I recognized that compiler-rt's the implementation of __aeabi_memcpy simply
branches to memcpy.
The implementation of memcpy is not provided. So an externally provided
memcpy () has to be used.
(also applies to memmove, memset, memclr)
In a nutshell, Compiler-RT may assume there is a C library underneath.
This is the same for LibGCC
(Libgcc (GNU Compiler Collection (GCC) Internals)):
"GCC will also generate calls to C library routines, such as
memcpy and memset, in some cases."
This also works on free-standing environments (ex. the Linux kernel)
because those environments assume the compiler library will do so, and
thus implement "memcpy", "memset", etc.
On ARM I have seen implementations of memcpy () using floating-point
registers (if compiled with NEON support). The is perfectly
legal, as memcpy () only needs to comply with the Procedure Call Standard.
According to this d0-d7, d16-d31 are scratch registers.
RT *could* have some optimised versions of those functions, but as you
can imagine, this is not a trivial pursuit. One would need to take
into account all the variations, alignment, ISA support and
micro-architecture differences, and that's a very large project, even
if we just consider ARM targets.
Given that most C libraries have had that consideration already, and
have done more tests (conformance and performance) than we have, it's
safe to assume that whatever the C libraries did is probably better
(average case) than any "smart" thing we can conjure in a weekend.
The situation is slightly different for __aeabi_memcpy (). The ABI spec
explicitly states: "In general, implementations of these
functions are allowed to corrupt only the integer core registers permitted
to be corrupted by the [AAPCS] (r0-r3, ip, lr, and CPSR)."
This is standard AAPCS, I trully hope neither glibc, newlib or musl's
implementations will corrupt anything more.
newlib addresses this by explicitly providing a separate implementation for
__aeabi_memcpy () and memcpy ().
But things can get messed up if compiler-rt's __aeabi_memcpy () is actually
Indeed, this is the real problem (not the FP clobbering, the two
libc's versions). This will be a linker nightmare, and could break the
programmers assumption by using a specific C library.
Furthermore, EABI's implementation returns void, while the C standard
version returns the pointer, so they're not completely replaceable for
So, it's safe to use memcpy for all calls to __eabi_memcpy (modulo
AAPCS bugs, performance), but the other way around is not.
The implementation of __aeabi_memcpy () in ARM's compiler 5 tool-chain also
uses floating-point registers - but preserves the contents.
So this one is ABI compliant.
Any function that is AAPCS compliant *must* preserve all but the AAPCS
registers. If one doesn't, it's not Compiler-RT's fault to assume so.

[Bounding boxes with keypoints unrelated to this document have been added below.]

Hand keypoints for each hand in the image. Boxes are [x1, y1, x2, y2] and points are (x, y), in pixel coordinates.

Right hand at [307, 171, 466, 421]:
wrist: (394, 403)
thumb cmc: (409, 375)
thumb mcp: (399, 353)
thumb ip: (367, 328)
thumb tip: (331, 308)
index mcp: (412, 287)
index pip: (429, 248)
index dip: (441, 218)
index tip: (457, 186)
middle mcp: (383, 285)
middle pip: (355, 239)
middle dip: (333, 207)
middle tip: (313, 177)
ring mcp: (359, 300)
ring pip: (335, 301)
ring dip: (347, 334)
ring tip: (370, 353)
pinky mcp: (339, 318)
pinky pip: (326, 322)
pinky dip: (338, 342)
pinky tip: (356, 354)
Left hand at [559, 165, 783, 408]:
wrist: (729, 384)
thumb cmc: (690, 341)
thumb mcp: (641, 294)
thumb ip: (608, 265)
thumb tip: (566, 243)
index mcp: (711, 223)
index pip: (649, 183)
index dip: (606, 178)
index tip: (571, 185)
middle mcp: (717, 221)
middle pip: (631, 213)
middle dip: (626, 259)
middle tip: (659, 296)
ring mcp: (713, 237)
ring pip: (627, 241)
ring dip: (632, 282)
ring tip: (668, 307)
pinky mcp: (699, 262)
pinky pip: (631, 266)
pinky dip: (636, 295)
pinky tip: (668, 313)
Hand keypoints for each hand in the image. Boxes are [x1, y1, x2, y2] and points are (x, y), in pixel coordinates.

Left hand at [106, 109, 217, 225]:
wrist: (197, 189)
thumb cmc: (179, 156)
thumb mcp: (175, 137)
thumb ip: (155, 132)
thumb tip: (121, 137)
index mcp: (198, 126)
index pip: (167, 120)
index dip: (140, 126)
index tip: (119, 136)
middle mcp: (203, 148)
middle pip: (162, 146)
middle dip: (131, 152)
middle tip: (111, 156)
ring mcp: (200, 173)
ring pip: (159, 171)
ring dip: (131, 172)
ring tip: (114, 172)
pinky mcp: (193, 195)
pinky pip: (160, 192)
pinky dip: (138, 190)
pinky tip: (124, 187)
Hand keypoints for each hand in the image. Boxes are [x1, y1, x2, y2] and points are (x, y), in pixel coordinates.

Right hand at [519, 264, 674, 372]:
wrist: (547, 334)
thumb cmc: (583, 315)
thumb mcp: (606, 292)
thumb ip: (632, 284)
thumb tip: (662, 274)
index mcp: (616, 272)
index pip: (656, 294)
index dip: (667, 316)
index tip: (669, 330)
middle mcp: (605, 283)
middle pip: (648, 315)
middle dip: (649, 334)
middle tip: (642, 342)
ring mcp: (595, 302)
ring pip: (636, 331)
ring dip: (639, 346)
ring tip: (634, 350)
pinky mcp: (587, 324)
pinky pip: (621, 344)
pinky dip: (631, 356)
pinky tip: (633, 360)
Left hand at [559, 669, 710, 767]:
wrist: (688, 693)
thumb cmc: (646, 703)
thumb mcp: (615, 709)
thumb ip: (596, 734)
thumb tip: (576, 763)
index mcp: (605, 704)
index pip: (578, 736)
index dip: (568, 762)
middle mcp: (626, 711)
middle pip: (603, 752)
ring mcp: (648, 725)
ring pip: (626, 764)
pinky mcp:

My conclusion is that the current implementation of compiler-rt can
potentially introduce difficult to track down problems.
Unless of course LLVM always can handle corrupted floating-point registers
for all calls to __aeabi_memcpy ().
Either the aeabi variants of memcpy, memmove, memset, memclr should be fixed
or the stubs should removed from compiler-rt.
I agree. But it's not that simple.
Some environments (ex. Linux kernel, Android, FreeBSD?, OSX?) depend
on this behaviour, and as much as I agree with you that this is a
broken assumption, we can't just remove it from RT.
To make matters more complicated, different environments will update
RT at different times, and any change we do will have impact for years
to come, and will be hard to fix in the best way for everyone, quickly
I believe one quick way to "fix" the multiple-versions is to mark RT's
version as weak (or equivalent), so that the C library's (or
free-standing's) version always gets picked first. But it may be an
over simplification from my part...
I may also be underestimating the register clobbering problem, so if
you could give me a concrete example where it's ok for the library to
corrupt non-AAPCS registers, we could further discuss it.
The only case I remember in GCC, was that it was spilling to VFP
registers (before stack) when they existed in the platform, but this
was a bad idea and was reverted promptly, because it was breaking
stack unwinding, context-switching, etc.